電話のノイズではないのか?そんなことってあるのだろうか。
すると友人の母やたたみかけるようにぼくに言った。
「電話の相手の叔母も聞いているんですよ!だから、わかりますか?だからね、あの子は雪崩のときも生きているんですよ。あの子の声ですよ。」
何が現実なのか、ぼくは混乱してわけがわからなくなった。
渡り廊下を過ぎると広間がある。ぼくの足は固まったように止まった。
「ここです、お母さん」
そういってぼくは遺体の横たわる部屋の障子を開けた。
お母さんと友人の対面を見ることはできなかった。

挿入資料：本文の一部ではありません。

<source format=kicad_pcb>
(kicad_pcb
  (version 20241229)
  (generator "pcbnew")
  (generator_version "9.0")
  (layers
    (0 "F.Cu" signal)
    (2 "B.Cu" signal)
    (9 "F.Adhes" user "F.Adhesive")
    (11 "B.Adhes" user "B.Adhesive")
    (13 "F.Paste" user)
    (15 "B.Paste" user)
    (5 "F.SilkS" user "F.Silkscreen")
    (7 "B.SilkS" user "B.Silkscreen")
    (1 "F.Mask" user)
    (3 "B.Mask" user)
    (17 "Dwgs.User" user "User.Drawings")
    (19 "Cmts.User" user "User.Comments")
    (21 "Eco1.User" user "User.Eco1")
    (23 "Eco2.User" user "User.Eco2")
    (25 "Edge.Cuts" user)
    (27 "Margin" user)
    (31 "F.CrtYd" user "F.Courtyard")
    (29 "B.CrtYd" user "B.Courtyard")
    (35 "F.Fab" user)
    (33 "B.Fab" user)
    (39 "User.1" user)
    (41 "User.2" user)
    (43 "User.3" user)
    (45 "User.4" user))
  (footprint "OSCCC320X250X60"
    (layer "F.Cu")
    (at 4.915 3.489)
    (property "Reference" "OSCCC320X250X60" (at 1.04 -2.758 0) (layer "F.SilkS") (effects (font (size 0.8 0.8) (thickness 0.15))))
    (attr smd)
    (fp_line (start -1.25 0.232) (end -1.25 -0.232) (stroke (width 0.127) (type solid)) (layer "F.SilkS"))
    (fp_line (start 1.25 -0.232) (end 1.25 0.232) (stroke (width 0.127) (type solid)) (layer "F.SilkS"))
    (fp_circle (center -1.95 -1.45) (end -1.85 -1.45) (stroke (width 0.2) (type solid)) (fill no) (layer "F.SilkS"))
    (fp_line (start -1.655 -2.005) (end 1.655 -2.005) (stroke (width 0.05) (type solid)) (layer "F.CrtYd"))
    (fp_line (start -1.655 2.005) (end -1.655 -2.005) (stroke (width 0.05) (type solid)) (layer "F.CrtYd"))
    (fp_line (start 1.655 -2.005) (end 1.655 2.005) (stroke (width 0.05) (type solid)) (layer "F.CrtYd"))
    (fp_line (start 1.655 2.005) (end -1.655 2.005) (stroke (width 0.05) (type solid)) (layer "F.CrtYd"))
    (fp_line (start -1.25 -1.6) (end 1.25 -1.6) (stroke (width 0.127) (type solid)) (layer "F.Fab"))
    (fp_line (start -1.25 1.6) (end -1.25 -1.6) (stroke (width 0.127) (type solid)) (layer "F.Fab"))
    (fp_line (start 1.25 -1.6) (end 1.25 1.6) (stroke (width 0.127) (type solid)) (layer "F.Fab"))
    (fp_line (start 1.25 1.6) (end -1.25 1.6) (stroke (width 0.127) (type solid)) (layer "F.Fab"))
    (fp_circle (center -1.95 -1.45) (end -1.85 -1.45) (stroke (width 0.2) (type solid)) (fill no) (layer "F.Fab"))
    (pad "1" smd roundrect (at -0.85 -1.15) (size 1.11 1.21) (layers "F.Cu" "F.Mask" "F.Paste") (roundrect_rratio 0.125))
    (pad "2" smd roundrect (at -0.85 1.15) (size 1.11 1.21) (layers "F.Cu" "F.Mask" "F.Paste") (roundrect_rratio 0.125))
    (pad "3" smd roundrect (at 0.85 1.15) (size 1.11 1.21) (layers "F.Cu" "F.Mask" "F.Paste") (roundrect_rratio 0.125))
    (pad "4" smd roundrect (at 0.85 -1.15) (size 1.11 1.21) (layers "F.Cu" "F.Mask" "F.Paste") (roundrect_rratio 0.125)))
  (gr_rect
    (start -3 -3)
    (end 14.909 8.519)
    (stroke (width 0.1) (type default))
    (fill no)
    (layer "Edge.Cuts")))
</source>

混乱したまま、ぼくは部屋の入り口で立ち尽くすばかりだった。
最後の石を積み上げるまで1時間かかったろうか。あのときのガーガの呼び声はいったいなんだったのか、ぼくは自分で聞いたわけではないからわからない。友の母はその後もガーガの呼び声を抱えたまま暮らしている。
この山の、この場所にガーガの出来事があったことを刻むために、ぼくはこうして、いま石を積み上げている。
遠野には不思議な物語があるという。遠野の雪女は子供を連れてやってくるという。そして大事な子供を連れて帰ってしまったのだろうか。